A Turquia demitiu nesta terça-feira (22) mais 15 mil servidores públicos, de soldados e policiais a fiscais da Receita e parteiras, e fechou 375 instituições e veículos de mídia, aprofundando os expurgos realizados após uma tentativa fracassada de golpe de Estado.

As dispensas mais recentes, anunciadas em dois decretos, elevam para mais de 125 mil o número de pessoas demitidas ou suspensas nas Forças Armadas, no funcionalismo público, no Judiciário e em outros setores desde o golpe fracassado de julho. Cerca de 36 mil estão presas e aguardam julgamento.

Aliados europeus vêm criticando a amplitude dos expurgos do governo do presidente turco, Tayyip Erdogan, e alguns vêm pedindo um congelamento nas negociações de filiação da Turquia à União Europeia. Uma autoridade de alto escalão da Organização das Nações Unidas (ONU) classificou as medidas como “draconianas” e “injustificadas”.

Erdogan rejeita as críticas, dizendo que a Turquia está determinada a extirpar seus inimigos em casa e no exterior, e estuda reinstituir a pena de morte no país. Ele acusou nações ocidentais de se alinharem a conspiradores por trás da tentativa de golpe de julho e de abrigarem terroristas.

Sem indenização
Quase 2 mil membros das Forças Armadas, 7.600 policiais e mais de 5 mil funcionários de instituições públicas, como enfermeiras, médicos e engenheiros, tiveram suas demissões anunciadas nos decretos desta terça-feira devido à suspeita de ligações com “organizações terroristas”.

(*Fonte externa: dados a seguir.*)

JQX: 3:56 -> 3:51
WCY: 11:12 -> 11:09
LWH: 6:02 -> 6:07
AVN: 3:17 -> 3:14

Seus nomes foram listados no Diário Oficial, que deixou claro que eles não poderão requerer nenhuma indenização nem procurar emprego no serviço público. Os decretos foram emitidos mediante a lei de emergência imposta na esteira da tentativa de golpe, que permite a Erdogan e ao governo contornar o Parlamento.

Ancara culpa o clérigo Fethullah Gulen, radicado nos Estados Unidos, e sua rede de seguidores por terem orquestrado a tentativa de deposição, durante a qual mais de 240 pessoas morreram. Gulen nega envolvimento.